La Secretaría de Hacienda queda con manos atadas. Las agencias calificadoras ya comenzaron a emitir señales de alarma, poniendo en perspectiva negativa la calificación soberana de México.

Vieyra lanza una advertencia: la única salida real es que México crezca. Fortalecer el mercado interno, recuperar el dinamismo del nearshoring y destrabar la inversión privada serán claves.
Además, señala que hay asignaturas pendientes como la inseguridad y la falta de claridad en el sector energético. La participación del sector privado, especialmente a través de asociaciones público-privadas, sigue en la sombra.
Hacienda proyecta un crecimiento del 1.9 por ciento para la economía mexicana en 2025. Pero los analistas lo ven como un cálculo excesivamente optimista.
Gallegos es tajante, refirió que “con suerte, veremos un crecimiento del 0.6 por ciento”. La brecha entre el discurso oficial y la realidad económica se ensancha y agregó que falta más claridad en la participación del sector privado, sobre todo en el sector energético.
Quiroz sugiere que México debe aprovechar la revisión del T-MEC para fortalecer su posición comercial.
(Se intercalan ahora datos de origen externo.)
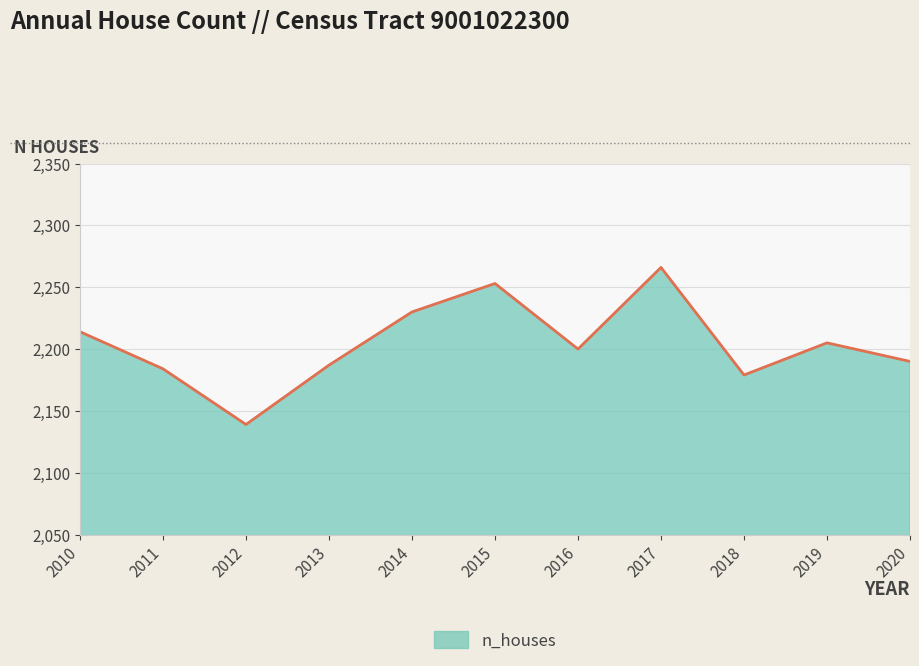

Is it true that the value at 2012 is 2139?

True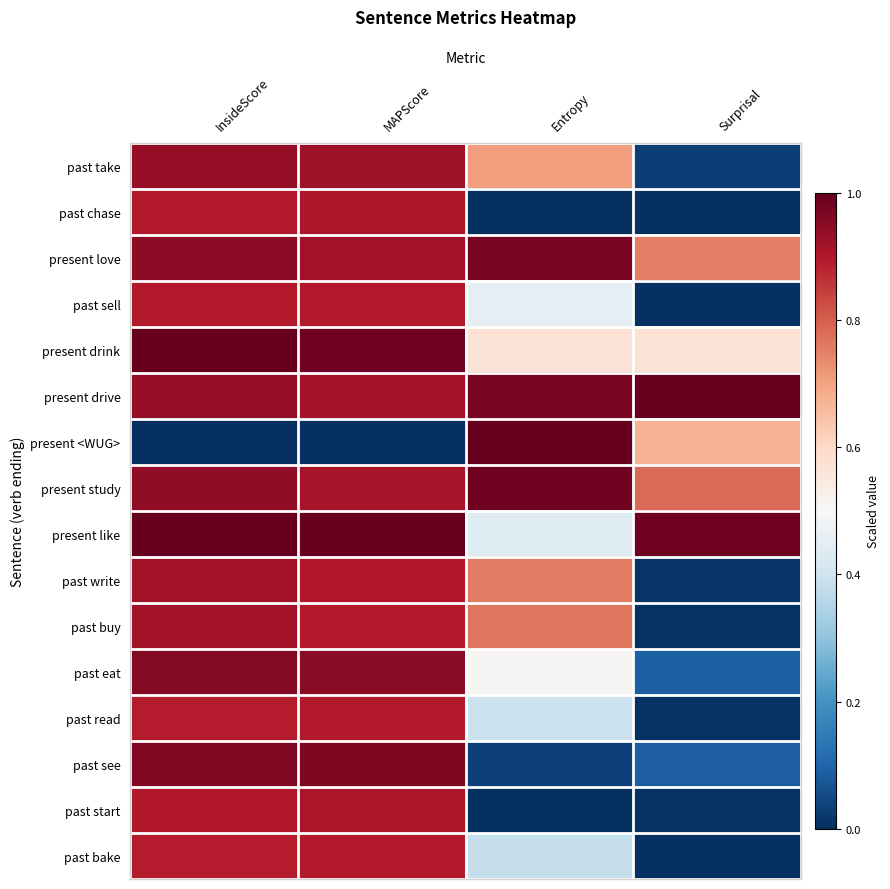

Reading left to right, transcribe all the data shown in this chart.

past take: InsideScore=0.9	MAPScore=0.9	Entropy=0.7	Surprisal=0.0
past chase: InsideScore=0.9	MAPScore=0.9	Entropy=0.0	Surprisal=0.0
present love: InsideScore=0.9	MAPScore=0.9	Entropy=1.0	Surprisal=0.8
past sell: InsideScore=0.9	MAPScore=0.9	Entropy=0.4	Surprisal=0.0
present drink: InsideScore=1.0	MAPScore=1.0	Entropy=0.6	Surprisal=0.6
present drive: InsideScore=0.9	MAPScore=0.9	Entropy=1.0	Surprisal=1.0
present <WUG>: InsideScore=0.0	MAPScore=0.0	Entropy=1.0	Surprisal=0.7
present study: InsideScore=0.9	MAPScore=0.9	Entropy=1.0	Surprisal=0.8
present like: InsideScore=1.0	MAPScore=1.0	Entropy=0.4	Surprisal=1.0
past write: InsideScore=0.9	MAPScore=0.9	Entropy=0.8	Surprisal=0.0
past buy: InsideScore=0.9	MAPScore=0.9	Entropy=0.8	Surprisal=0.0
past eat: InsideScore=1.0	MAPScore=1.0	Entropy=0.5	Surprisal=0.1
past read: InsideScore=0.9	MAPScore=0.9	Entropy=0.4	Surprisal=0.0
past see: InsideScore=1.0	MAPScore=1.0	Entropy=0.0	Surprisal=0.1
past start: InsideScore=0.9	MAPScore=0.9	Entropy=0.0	Surprisal=0.0
past bake: InsideScore=0.9	MAPScore=0.9	Entropy=0.4	Surprisal=0.0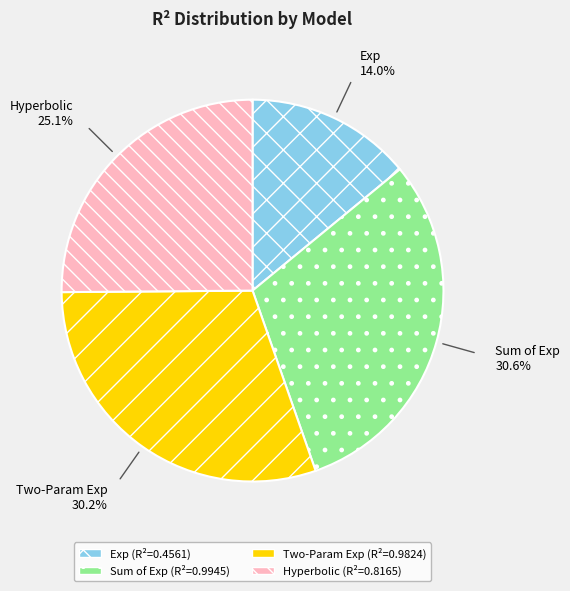

To the nearest percent, what is the average slice percentage?

25%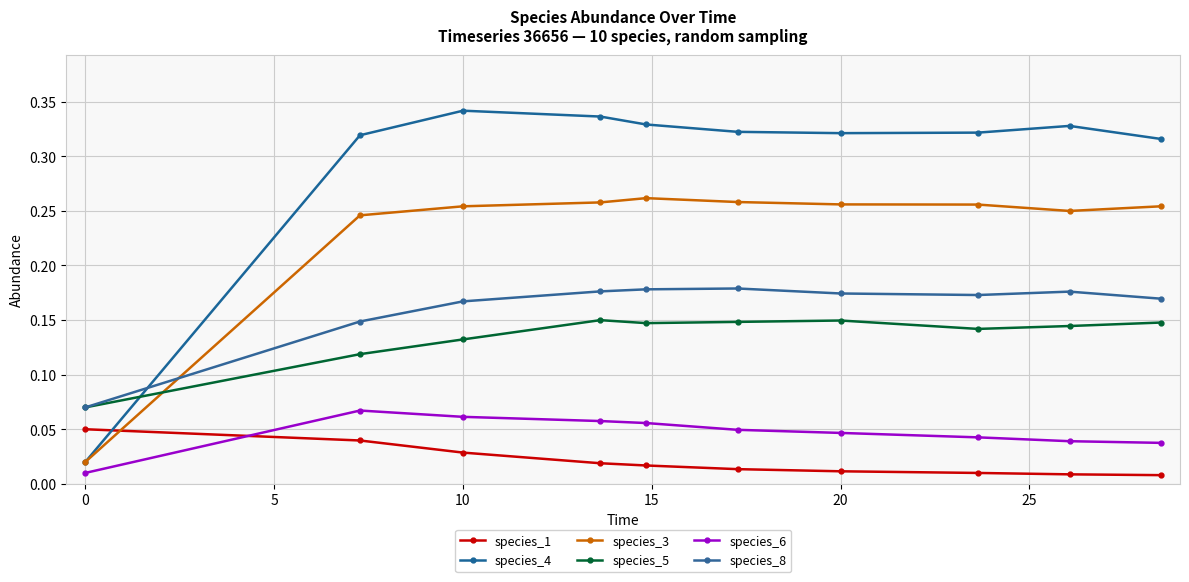

In species_5, how many points are lower than both neighbors (excluding endpoints)?

2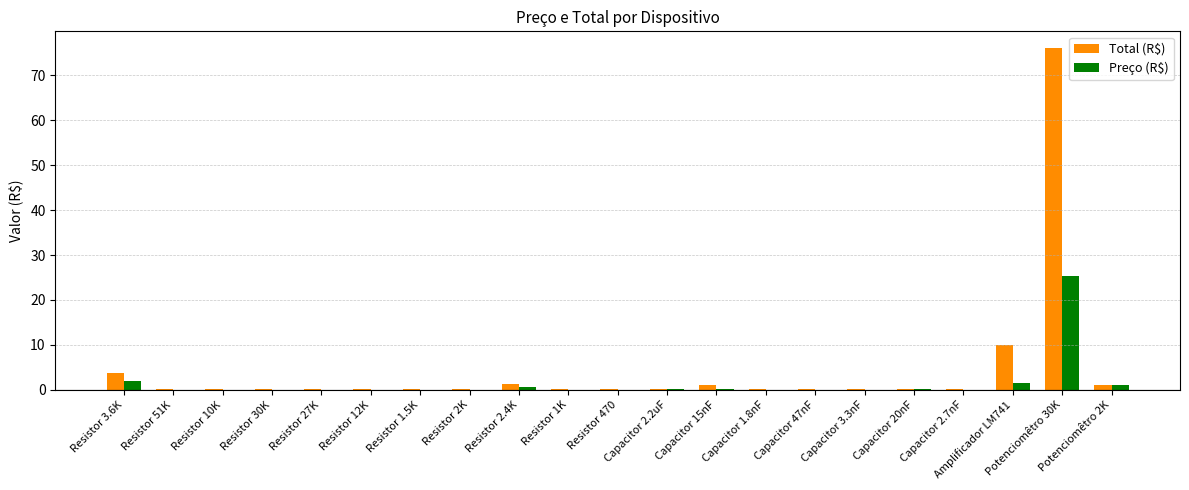

At which category is the sum across all series the highest?

Potenciomêtro 30K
De lo contrario, perderá impulso justo cuando más lo necesita.
NOTA DE INTERÉS: Aranceles a México oportunidad clave para nearshoring
El escenario ya no admite medias tintas. Las señales son claras, y la economía mexicana se enfrenta a uno de los retos más complejos de los últimos años. Una tormenta perfecta de desaceleración, recortes fiscales, bajo dinamismo del mercado interno y falta de claridad en la política económica.
El reloj corre, y el margen de error es mínimo. La economía mexicana enfrenta un primer semestre de 2025 oscuro y desafiante. Con caídas del PIB, gasto público bajo presión y sin reforma fiscal, el país camina hacia una recesión técnica que podría convertirse en algo peor si no se toman decisiones estructurales.
La pregunta ya no es si habrá recesión técnica, sino qué tan profunda será y quién pagará la factura.
Fuente de noticia: El FinancieroUna recesión técnica ocurre cuando la economía de un país experimenta dos trimestres consecutivos –es decir, seis meses seguidos– de contracción en su Producto Interno Bruto –PIB–, es decir, cuando el valor total de los bienes y servicios producidos por esa economía disminuye en comparación con los trimestres anteriores.
Este fenómeno es una señal técnica de desaceleración económica, aunque no necesariamente implica una crisis profunda. Se considera una forma objetiva y estandarizada de identificar que la actividad económica está en retroceso de manera sostenida.
Es importante diferenciar entre una recesión técnica y una crisis económica. Mientras que la recesión técnica se basa en datos cuantitativos específicos –dos caídas trimestrales seguidas del PIB–, una crisis económica puede involucrar una situación mucho más compleja, con impactos más graves y duraderos como altos niveles de desempleo, quiebras empresariales, inflación descontrolada o problemas financieros generalizados.
La recesión técnica es una alerta temprana que indica que la economía está perdiendo dinamismo, aunque sus efectos pueden variar en intensidad según el contexto económico y las políticas que se implementen para enfrentarla.